**What to produce:** Write out the whole listing exactly as it stands.

**Available records:**
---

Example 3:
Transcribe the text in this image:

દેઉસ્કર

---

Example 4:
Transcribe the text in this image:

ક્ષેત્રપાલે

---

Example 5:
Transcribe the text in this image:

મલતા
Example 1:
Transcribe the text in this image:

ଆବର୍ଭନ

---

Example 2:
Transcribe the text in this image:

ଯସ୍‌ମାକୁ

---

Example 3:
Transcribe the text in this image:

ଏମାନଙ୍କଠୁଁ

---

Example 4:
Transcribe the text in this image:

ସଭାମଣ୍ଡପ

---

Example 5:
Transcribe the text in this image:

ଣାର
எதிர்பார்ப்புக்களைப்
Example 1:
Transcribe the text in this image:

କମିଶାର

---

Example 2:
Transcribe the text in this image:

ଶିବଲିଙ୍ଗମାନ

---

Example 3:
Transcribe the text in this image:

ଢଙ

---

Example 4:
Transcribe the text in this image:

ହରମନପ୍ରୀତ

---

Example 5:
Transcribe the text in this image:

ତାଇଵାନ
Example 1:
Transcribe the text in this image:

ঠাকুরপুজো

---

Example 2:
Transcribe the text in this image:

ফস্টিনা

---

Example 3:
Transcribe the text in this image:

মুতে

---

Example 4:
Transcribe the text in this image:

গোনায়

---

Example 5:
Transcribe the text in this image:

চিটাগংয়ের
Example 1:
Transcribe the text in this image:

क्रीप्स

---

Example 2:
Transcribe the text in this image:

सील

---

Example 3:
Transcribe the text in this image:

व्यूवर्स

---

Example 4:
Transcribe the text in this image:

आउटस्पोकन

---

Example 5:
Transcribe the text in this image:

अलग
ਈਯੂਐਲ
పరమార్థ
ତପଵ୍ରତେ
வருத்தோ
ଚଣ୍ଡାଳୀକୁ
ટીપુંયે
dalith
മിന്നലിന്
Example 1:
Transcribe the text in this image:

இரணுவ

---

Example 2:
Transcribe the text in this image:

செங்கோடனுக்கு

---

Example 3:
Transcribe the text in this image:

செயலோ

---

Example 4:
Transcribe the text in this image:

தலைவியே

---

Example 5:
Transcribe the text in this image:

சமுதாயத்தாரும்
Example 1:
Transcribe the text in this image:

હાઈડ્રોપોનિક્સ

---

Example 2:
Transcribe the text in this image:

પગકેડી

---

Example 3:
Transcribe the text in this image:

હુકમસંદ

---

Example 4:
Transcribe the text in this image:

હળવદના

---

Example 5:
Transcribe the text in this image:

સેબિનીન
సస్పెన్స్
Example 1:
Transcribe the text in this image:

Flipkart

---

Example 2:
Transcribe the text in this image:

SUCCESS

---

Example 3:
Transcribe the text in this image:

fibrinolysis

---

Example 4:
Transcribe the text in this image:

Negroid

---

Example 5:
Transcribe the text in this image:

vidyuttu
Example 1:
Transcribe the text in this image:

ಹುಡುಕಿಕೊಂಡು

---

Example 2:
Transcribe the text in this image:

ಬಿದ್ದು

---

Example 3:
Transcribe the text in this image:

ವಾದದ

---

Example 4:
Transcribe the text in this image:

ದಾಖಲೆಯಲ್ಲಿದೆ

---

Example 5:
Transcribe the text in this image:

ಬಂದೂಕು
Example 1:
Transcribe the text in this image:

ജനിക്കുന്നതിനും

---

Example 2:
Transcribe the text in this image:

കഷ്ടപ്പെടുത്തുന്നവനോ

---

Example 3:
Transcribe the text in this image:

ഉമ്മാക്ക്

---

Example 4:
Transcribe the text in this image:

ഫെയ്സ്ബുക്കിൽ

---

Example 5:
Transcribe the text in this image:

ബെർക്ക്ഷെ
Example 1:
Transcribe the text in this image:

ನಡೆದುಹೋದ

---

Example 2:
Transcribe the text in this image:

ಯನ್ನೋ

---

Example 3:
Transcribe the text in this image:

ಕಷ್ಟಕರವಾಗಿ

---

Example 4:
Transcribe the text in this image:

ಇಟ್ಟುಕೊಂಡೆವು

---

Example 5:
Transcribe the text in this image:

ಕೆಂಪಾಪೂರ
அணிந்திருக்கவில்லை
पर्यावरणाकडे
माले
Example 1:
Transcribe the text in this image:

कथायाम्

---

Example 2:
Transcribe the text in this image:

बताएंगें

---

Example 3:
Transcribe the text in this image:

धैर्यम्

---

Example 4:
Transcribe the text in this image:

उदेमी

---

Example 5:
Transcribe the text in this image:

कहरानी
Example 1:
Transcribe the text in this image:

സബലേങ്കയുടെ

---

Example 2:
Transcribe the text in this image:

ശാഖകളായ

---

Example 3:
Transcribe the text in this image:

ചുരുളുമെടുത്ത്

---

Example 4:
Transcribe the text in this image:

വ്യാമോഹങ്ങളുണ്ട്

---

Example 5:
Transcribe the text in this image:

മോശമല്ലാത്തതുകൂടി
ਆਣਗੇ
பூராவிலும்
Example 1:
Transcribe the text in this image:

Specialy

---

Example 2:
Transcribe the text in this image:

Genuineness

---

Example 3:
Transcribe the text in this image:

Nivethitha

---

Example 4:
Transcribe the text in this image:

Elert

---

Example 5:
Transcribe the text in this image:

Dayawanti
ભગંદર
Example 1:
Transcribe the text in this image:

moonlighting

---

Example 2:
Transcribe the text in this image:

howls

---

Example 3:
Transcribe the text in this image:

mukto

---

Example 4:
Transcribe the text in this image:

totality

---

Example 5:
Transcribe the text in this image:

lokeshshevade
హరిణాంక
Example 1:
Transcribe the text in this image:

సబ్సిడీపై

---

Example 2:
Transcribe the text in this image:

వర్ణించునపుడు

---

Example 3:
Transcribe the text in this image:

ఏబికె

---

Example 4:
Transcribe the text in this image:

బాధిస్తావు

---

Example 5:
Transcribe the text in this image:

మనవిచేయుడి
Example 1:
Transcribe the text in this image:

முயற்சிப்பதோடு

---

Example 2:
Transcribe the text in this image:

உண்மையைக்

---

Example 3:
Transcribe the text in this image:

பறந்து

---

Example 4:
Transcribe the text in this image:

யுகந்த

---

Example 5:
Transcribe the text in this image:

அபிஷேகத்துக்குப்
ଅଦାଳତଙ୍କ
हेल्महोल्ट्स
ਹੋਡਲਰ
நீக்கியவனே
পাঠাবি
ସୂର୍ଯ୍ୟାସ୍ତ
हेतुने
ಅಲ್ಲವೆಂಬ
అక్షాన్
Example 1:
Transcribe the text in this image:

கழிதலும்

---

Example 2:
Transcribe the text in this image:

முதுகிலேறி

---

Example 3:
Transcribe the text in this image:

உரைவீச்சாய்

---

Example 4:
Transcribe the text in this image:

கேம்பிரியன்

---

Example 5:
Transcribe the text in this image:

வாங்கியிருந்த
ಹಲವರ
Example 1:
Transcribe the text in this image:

**Written answer:**
---

Example 3:
Transcribe the text in this image:

દેઉસ્કર

---

Example 4:
Transcribe the text in this image:

ક્ષેત્રપાલે

---

Example 5:
Transcribe the text in this image:

મલતા
Example 1:
Transcribe the text in this image:

ଆବର୍ଭନ

---

Example 2:
Transcribe the text in this image:

ଯସ୍‌ମାକୁ

---

Example 3:
Transcribe the text in this image:

ଏମାନଙ୍କଠୁଁ

---

Example 4:
Transcribe the text in this image:

ସଭାମଣ୍ଡପ

---

Example 5:
Transcribe the text in this image:

ଣାର
எதிர்பார்ப்புக்களைப்
Example 1:
Transcribe the text in this image:

କମିଶାର

---

Example 2:
Transcribe the text in this image:

ଶିବଲିଙ୍ଗମାନ

---

Example 3:
Transcribe the text in this image:

ଢଙ

---

Example 4:
Transcribe the text in this image:

ହରମନପ୍ରୀତ

---

Example 5:
Transcribe the text in this image:

ତାଇଵାନ
Example 1:
Transcribe the text in this image:

ঠাকুরপুজো

---

Example 2:
Transcribe the text in this image:

ফস্টিনা

---

Example 3:
Transcribe the text in this image:

মুতে

---

Example 4:
Transcribe the text in this image:

গোনায়

---

Example 5:
Transcribe the text in this image:

চিটাগংয়ের
Example 1:
Transcribe the text in this image:

क्रीप्स

---

Example 2:
Transcribe the text in this image:

सील

---

Example 3:
Transcribe the text in this image:

व्यूवर्स

---

Example 4:
Transcribe the text in this image:

आउटस्पोकन

---

Example 5:
Transcribe the text in this image:

अलग
ਈਯੂਐਲ
పరమార్థ
ତପଵ୍ରତେ
வருத்தோ
ଚଣ୍ଡାଳୀକୁ
ટીપુંયે
dalith
മിന്നലിന്
Example 1:
Transcribe the text in this image:

இரணுவ

---

Example 2:
Transcribe the text in this image:

செங்கோடனுக்கு

---

Example 3:
Transcribe the text in this image:

செயலோ

---

Example 4:
Transcribe the text in this image:

தலைவியே

---

Example 5:
Transcribe the text in this image:

சமுதாயத்தாரும்
Example 1:
Transcribe the text in this image:

હાઈડ્રોપોનિક્સ

---

Example 2:
Transcribe the text in this image:

પગકેડી

---

Example 3:
Transcribe the text in this image:

હુકમસંદ

---

Example 4:
Transcribe the text in this image:

હળવદના

---

Example 5:
Transcribe the text in this image:

સેબિનીન
సస్పెన్స్
Example 1:
Transcribe the text in this image:

Flipkart

---

Example 2:
Transcribe the text in this image:

SUCCESS

---

Example 3:
Transcribe the text in this image:

fibrinolysis

---

Example 4:
Transcribe the text in this image:

Negroid

---

Example 5:
Transcribe the text in this image:

vidyuttu
Example 1:
Transcribe the text in this image:

ಹುಡುಕಿಕೊಂಡು

---

Example 2:
Transcribe the text in this image:

ಬಿದ್ದು

---

Example 3:
Transcribe the text in this image:

ವಾದದ

---

Example 4:
Transcribe the text in this image:

ದಾಖಲೆಯಲ್ಲಿದೆ

---

Example 5:
Transcribe the text in this image:

ಬಂದೂಕು
Example 1:
Transcribe the text in this image:

ജനിക്കുന്നതിനും

---

Example 2:
Transcribe the text in this image:

കഷ്ടപ്പെടുത്തുന്നവനോ

---

Example 3:
Transcribe the text in this image:

ഉമ്മാക്ക്

---

Example 4:
Transcribe the text in this image:

ഫെയ്സ്ബുക്കിൽ

---

Example 5:
Transcribe the text in this image:

ബെർക്ക്ഷെ
Example 1:
Transcribe the text in this image:

ನಡೆದುಹೋದ

---

Example 2:
Transcribe the text in this image:

ಯನ್ನೋ

---

Example 3:
Transcribe the text in this image:

ಕಷ್ಟಕರವಾಗಿ

---

Example 4:
Transcribe the text in this image:

ಇಟ್ಟುಕೊಂಡೆವು

---

Example 5:
Transcribe the text in this image:

ಕೆಂಪಾಪೂರ
அணிந்திருக்கவில்லை
पर्यावरणाकडे
माले
Example 1:
Transcribe the text in this image:

कथायाम्

---

Example 2:
Transcribe the text in this image:

बताएंगें

---

Example 3:
Transcribe the text in this image:

धैर्यम्

---

Example 4:
Transcribe the text in this image:

उदेमी

---

Example 5:
Transcribe the text in this image:

कहरानी
Example 1:
Transcribe the text in this image:

സബലേങ്കയുടെ

---

Example 2:
Transcribe the text in this image:

ശാഖകളായ

---

Example 3:
Transcribe the text in this image:

ചുരുളുമെടുത്ത്

---

Example 4:
Transcribe the text in this image:

വ്യാമോഹങ്ങളുണ്ട്

---

Example 5:
Transcribe the text in this image:

മോശമല്ലാത്തതുകൂടി
ਆਣਗੇ
பூராவிலும்
Example 1:
Transcribe the text in this image:

Specialy

---

Example 2:
Transcribe the text in this image:

Genuineness

---

Example 3:
Transcribe the text in this image:

Nivethitha

---

Example 4:
Transcribe the text in this image:

Elert

---

Example 5:
Transcribe the text in this image:

Dayawanti
ભગંદર
Example 1:
Transcribe the text in this image:

moonlighting

---

Example 2:
Transcribe the text in this image:

howls

---

Example 3:
Transcribe the text in this image:

mukto

---

Example 4:
Transcribe the text in this image:

totality

---

Example 5:
Transcribe the text in this image:

lokeshshevade
హరిణాంక
Example 1:
Transcribe the text in this image:

సబ్సిడీపై

---

Example 2:
Transcribe the text in this image:

వర్ణించునపుడు

---

Example 3:
Transcribe the text in this image:

ఏబికె

---

Example 4:
Transcribe the text in this image:

బాధిస్తావు

---

Example 5:
Transcribe the text in this image:

మనవిచేయుడి
Example 1:
Transcribe the text in this image:

முயற்சிப்பதோடு

---

Example 2:
Transcribe the text in this image:

உண்மையைக்

---

Example 3:
Transcribe the text in this image:

பறந்து

---

Example 4:
Transcribe the text in this image:

யுகந்த

---

Example 5:
Transcribe the text in this image:

அபிஷேகத்துக்குப்
ଅଦାଳତଙ୍କ
हेल्महोल्ट्स
ਹੋਡਲਰ
நீக்கியவனே
পাঠাবি
ସୂର୍ଯ୍ୟାସ୍ତ
हेतुने
ಅಲ್ಲವೆಂಬ
అక్షాన్
Example 1:
Transcribe the text in this image:

கழிதலும்

---

Example 2:
Transcribe the text in this image:

முதுகிலேறி

---

Example 3:
Transcribe the text in this image:

உரைவீச்சாய்

---

Example 4:
Transcribe the text in this image:

கேம்பிரியன்

---

Example 5:
Transcribe the text in this image:

வாங்கியிருந்த
ಹಲವರ
Example 1:
Transcribe the text in this image:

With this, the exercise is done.